Allison:我大学就是在莱斯大学(Rice University)读的,毕业之后依旧留在了休斯顿,进入美林银行工作。那层办公室很大,和我们共处一层的还有安然公司总部的25名banker。


当时美林的老将John Olson在走廊尽头的一间办公室里工作,他公开主张抛售安然股票,把安然CEO做的报告贴在墙上,在旁边写着“我等不及要证明你错了”。


我不喜欢每天置身这种紧张的关系,也不想继续在投行或者卖方做分析师,于是1998年我去了哈佛商学院,当时我身边的人建议我尝试买方相关的工作。


对了,我在美林的时候也在墙上贴东西,我把它命名为“启示录(signs of the apocalypse)”,提醒自己需要注意的危机征兆。


Q:你现在还有这个习惯吗?会贴些什么?


Allison:会的。我现在关注科技股未来可能出现的大幅回调,我觉得会是70%左右。2023年标普500指数95%的涨跌都来自七大巨头,这不是一个健康的信号。


Q:要看清这些征兆,得实际在市场里摸爬滚打过。你从商学院毕业之后的路径是怎样的?


Allison:读书的时候我在Putnam Investments实习过,我很喜欢那里,但最后还是去了旧金山的Robertson Stephens(后文简称RS),一家精品基金。我当时有几个选择,一是像Putnam或者Franklin Templeton这样的大公司,二是阵容比较小的精品基金。

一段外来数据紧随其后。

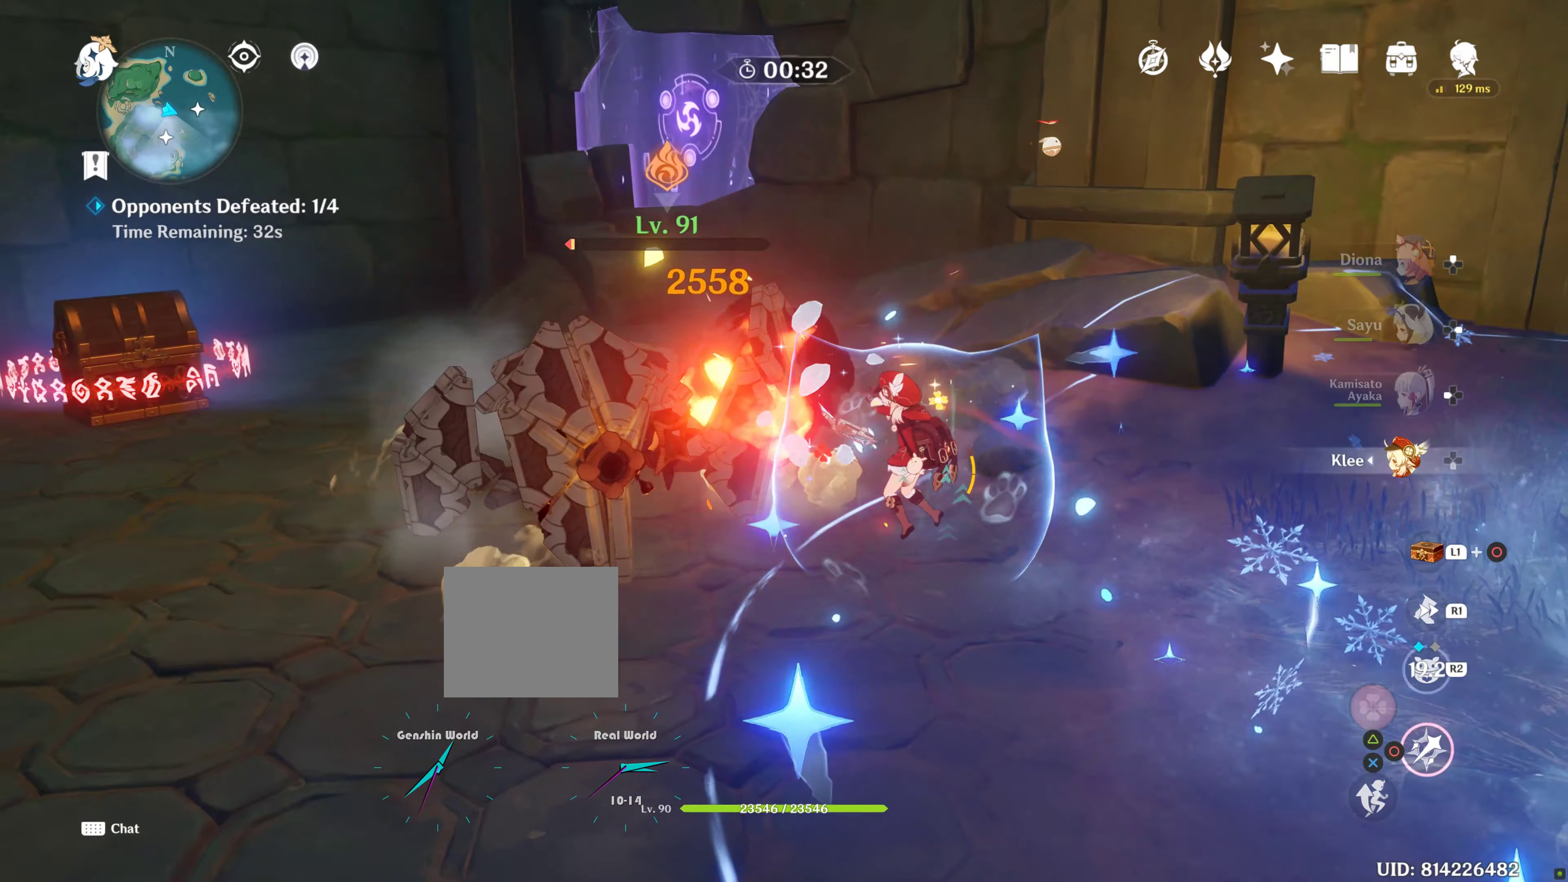
{"dt_ms": 500, "buttons": ["CIRCLE"], "left_stick": "up", "right_stick": "center", "events": []}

André Perold(溯元CIO系列已经详细呈现过,点击阅读)是我在哈佛的老师,他非常睿智,很有远见,建议我去一家精品投资机构。


André说,这种基金的创业精神会吸引到我,他们的风格是“如果你看到地上有五分钱,就去捡起来,这钱就是你的”,所以没有那么多你能做什么,不能做什么,或者如何给公司增加价值的规定。


二十六七岁的时候,这样的模式就是当时的我想要的。我在RS工作了11年,从portfolio manager做到MD,一直到我回到莱斯大学做CIO。


Q:在基金做直投的这段经历让你学到了什么?


Allison:千禧年我加入了RS ,帮Jim Callinan做事,他是RS的联创兼CIO,也是晨星2000年评选的年度基金经理。他和我说:“我要让你负责一个有趣的行业,互联网。你从来没关注过这个行业,所以你的眼睛很干净。现在大家都对互联网趋之若鹜,实际上它的表现并不好,告诉我你看到了什么。”


有过这段经历之后,我的脸皮厚了起来,可以直来直去地和一些人说,上世纪90年代让他们赚了大钱的东西其实是很糟糕的。现在回想,在那个时候走进这个大熔炉,看着有些互联网公司冉冉升起,也有一些彻底分崩离析,确实很奇妙。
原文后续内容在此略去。